R: "Jouer ici comporte beaucoup de risques, c'est évident, mais jouer en ayant peur ne fonctionnera pas. Nous devons faire face avec folie, en déployant notre jeu. Nous affrontons des Ballons d'Or, des champions d'Europe et du monde qui ont tout gagné. Demain (mercredi), nous allons voir jusqu'à quel point nous pouvons rivaliser avec les meilleures équipes mondiales. C'est très beau de pouvoir jouer face au Real Madrid au stade Santiago-Bernabeu.
Q: Allez-vous jouez avec trois ou quatre défenseurs mercredi ?
R: "Mon seul doute est de savoir si je vais jouer avec trois ou quatre attaquants. A part ça, je n'ai aucun doute. Ce sera une formation très offensive, avec l'opportunité de défendre de manière appropriée. Si nous changions nos joueurs, nous subirions la furie offensive du Real, donc nous n'allons pas changer notre système de jeu. Nous devons essayer de jouer très rapidement, dans notre style. L'adversaire est incroyable en contre-attaque donc nous devons être très rapides dans nos contres, et encore plus dans la récupération du ballon."
Q: L'ambiance mercredi risque-t-elle de vous intimider ?

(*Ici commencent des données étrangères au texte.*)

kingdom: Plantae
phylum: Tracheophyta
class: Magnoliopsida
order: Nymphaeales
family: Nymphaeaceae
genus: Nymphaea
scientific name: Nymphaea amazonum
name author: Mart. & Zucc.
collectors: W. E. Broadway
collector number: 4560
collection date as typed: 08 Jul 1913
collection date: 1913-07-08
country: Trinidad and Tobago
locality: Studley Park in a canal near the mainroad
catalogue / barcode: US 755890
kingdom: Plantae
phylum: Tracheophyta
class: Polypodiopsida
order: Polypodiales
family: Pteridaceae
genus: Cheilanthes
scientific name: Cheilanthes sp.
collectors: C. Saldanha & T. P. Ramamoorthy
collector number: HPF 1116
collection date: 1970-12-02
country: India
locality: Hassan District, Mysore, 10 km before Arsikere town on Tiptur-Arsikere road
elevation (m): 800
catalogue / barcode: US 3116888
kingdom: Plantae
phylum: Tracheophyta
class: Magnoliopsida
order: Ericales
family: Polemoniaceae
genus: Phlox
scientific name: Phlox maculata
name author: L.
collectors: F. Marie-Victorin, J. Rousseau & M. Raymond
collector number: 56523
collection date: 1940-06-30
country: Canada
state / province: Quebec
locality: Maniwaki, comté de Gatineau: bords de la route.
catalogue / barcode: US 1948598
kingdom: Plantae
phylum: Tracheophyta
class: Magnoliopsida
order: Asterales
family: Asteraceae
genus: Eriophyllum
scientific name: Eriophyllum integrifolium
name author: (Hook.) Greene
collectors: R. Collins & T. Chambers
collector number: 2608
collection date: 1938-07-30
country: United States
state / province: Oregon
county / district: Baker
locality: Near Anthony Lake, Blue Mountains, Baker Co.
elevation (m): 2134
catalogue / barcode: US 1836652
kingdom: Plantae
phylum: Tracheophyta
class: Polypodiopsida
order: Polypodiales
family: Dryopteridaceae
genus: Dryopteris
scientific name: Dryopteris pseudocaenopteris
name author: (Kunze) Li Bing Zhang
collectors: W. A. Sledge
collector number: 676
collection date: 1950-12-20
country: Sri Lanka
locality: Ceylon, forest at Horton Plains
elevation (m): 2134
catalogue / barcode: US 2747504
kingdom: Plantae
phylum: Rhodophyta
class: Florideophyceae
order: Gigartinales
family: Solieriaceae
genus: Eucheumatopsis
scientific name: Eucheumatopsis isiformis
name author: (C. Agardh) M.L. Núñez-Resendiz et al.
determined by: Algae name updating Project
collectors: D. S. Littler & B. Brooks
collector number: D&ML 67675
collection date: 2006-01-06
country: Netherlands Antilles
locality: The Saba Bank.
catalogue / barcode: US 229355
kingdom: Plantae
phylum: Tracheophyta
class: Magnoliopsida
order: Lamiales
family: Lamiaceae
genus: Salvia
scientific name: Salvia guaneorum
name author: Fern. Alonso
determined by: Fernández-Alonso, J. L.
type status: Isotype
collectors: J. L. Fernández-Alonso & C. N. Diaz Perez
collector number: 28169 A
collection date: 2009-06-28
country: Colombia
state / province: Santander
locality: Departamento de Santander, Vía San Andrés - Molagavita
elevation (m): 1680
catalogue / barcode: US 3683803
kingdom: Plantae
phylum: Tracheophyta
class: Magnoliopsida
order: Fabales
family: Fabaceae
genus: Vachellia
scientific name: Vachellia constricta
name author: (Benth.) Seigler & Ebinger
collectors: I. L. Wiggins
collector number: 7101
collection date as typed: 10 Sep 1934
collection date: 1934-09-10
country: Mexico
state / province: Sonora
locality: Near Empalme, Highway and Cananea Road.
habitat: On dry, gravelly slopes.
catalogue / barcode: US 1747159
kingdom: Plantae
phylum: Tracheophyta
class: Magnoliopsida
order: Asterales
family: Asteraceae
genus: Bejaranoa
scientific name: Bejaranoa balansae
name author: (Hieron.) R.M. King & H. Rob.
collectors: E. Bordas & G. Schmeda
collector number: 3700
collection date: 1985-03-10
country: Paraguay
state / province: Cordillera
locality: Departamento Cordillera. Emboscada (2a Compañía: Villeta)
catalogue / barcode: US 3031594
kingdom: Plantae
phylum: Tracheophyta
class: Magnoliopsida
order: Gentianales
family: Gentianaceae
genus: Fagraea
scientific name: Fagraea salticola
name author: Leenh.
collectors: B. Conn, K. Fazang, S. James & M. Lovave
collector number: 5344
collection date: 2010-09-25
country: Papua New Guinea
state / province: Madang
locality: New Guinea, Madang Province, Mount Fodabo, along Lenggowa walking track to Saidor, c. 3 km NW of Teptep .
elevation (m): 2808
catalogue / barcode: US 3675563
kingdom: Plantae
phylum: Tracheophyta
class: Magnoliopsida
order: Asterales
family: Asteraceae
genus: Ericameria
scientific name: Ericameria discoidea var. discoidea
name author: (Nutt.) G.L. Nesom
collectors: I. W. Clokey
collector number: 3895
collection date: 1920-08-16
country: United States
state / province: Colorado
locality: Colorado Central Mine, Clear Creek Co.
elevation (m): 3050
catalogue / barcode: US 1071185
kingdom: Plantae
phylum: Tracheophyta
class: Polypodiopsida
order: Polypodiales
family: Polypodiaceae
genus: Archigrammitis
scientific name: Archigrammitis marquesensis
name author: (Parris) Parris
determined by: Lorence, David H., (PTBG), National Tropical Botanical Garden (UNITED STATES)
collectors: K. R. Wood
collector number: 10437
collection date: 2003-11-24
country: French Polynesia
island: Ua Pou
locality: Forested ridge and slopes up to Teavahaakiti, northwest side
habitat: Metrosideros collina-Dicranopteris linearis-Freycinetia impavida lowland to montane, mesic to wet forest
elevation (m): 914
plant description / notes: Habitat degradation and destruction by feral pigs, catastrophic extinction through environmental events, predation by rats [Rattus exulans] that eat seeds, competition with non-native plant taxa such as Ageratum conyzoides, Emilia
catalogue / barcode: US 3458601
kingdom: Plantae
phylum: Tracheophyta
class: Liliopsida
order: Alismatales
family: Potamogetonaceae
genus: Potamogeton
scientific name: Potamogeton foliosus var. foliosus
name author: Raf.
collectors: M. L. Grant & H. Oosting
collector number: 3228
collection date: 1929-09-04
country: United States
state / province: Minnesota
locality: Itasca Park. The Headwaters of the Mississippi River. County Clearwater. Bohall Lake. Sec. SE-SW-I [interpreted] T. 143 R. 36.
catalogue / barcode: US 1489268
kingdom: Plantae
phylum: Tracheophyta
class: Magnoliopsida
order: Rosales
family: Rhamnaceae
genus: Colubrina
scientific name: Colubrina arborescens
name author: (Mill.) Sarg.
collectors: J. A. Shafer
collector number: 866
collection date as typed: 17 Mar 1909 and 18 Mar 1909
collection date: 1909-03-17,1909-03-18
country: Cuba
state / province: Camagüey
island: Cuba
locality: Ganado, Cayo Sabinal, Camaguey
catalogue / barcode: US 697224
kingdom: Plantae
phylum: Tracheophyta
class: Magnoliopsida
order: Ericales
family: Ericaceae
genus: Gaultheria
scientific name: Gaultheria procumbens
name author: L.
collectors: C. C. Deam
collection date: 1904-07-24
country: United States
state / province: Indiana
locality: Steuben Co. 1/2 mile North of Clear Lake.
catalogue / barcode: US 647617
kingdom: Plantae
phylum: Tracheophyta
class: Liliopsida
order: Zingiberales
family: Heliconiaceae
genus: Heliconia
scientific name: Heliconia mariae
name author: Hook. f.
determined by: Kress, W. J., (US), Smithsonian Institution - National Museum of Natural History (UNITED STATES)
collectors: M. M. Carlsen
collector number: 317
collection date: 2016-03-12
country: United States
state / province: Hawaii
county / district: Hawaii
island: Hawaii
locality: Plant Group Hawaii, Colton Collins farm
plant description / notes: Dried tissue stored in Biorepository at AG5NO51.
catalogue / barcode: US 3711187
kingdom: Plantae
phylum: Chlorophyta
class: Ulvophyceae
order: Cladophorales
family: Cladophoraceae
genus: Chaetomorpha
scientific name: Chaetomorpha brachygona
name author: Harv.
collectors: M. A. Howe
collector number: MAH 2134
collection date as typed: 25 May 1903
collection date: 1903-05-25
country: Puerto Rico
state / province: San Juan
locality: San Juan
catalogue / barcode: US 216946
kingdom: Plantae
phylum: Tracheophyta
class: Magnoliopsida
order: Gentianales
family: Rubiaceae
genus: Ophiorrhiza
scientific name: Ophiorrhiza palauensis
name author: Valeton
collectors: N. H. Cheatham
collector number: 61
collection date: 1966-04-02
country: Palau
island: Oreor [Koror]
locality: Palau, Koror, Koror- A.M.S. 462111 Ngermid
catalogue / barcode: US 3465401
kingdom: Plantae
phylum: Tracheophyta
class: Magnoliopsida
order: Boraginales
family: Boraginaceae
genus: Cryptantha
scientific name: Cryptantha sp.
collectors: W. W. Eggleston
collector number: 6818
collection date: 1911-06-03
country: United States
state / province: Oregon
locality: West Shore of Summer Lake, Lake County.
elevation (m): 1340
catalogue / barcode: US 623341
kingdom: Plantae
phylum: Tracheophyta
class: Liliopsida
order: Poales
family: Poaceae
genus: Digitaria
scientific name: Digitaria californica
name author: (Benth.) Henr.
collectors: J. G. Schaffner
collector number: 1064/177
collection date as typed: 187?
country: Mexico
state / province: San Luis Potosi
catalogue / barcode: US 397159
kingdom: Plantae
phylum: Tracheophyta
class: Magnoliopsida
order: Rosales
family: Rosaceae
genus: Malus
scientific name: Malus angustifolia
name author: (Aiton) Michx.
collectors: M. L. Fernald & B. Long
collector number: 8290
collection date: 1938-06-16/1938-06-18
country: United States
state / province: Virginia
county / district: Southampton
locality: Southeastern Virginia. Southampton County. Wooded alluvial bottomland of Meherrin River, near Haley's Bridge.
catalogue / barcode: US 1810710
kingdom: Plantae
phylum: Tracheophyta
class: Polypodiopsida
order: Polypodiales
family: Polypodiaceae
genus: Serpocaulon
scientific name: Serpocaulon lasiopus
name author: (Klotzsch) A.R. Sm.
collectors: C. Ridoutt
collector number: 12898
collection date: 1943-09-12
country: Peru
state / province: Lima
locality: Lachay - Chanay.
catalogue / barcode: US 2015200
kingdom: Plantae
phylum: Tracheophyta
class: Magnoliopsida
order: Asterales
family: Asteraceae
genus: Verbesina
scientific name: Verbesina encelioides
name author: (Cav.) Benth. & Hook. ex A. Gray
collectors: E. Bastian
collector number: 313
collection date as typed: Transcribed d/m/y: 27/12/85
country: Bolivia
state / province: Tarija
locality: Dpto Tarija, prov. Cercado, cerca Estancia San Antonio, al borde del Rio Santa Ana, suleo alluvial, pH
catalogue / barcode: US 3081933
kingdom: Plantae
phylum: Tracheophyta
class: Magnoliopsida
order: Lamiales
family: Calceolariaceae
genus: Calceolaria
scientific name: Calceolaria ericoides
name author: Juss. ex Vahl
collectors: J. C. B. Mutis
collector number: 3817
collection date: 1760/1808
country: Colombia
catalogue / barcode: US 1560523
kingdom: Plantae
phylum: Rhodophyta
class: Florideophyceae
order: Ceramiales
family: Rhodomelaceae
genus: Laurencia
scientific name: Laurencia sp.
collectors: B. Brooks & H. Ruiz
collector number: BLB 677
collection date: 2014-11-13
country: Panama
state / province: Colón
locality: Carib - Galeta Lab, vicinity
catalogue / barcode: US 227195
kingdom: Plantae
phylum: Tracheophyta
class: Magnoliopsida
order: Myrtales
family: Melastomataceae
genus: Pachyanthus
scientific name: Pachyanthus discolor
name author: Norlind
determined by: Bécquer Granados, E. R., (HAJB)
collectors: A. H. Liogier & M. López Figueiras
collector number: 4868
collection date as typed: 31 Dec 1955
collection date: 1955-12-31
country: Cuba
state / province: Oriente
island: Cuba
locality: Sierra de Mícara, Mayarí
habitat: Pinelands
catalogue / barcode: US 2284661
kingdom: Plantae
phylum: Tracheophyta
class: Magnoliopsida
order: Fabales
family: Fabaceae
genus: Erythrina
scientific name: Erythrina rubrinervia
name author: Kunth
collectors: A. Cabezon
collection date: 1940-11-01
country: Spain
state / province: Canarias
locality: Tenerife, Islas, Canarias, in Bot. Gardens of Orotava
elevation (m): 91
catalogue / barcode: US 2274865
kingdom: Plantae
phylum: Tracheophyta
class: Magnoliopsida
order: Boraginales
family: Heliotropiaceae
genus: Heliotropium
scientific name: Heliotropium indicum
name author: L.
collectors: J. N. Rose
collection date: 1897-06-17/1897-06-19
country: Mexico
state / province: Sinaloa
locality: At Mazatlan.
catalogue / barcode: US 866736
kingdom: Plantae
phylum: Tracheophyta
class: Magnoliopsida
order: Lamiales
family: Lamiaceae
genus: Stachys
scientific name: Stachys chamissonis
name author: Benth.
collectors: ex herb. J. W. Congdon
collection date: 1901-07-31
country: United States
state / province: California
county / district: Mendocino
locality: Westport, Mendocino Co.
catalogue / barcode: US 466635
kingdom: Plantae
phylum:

R: "Nous avons déjà joué des matches difficiles, comme contre Besiktas qui n'a pas un stade facile (1-1 en phase de poules, NDLR). Notre équipe est capable d'être efficace à la maison ou à l'extérieur, parce que nous sommes rapides en contres mais nous savons aussi gérer le jeu. On a beaucoup parlé de ce stade (Bernabeu) et de la difficulté d'y jouer, parce que l'équipe madrilène est très forte. L'atmosphère est mystique parce que le Real affronte toujours de grandes équipes et gagne presque toujours. Mais j'ai la sensation que nous progressons en tant qu'équipe avec la bonne série que nous avons connue. Nous devons démontrer ce caractère demain (mercredi). Si nous restons regroupés 90 minutes dans notre surface, ce sera à cause de l'adversaire, pas parce que nous l'avons choisi."
Propos recueillis en conférence de presse.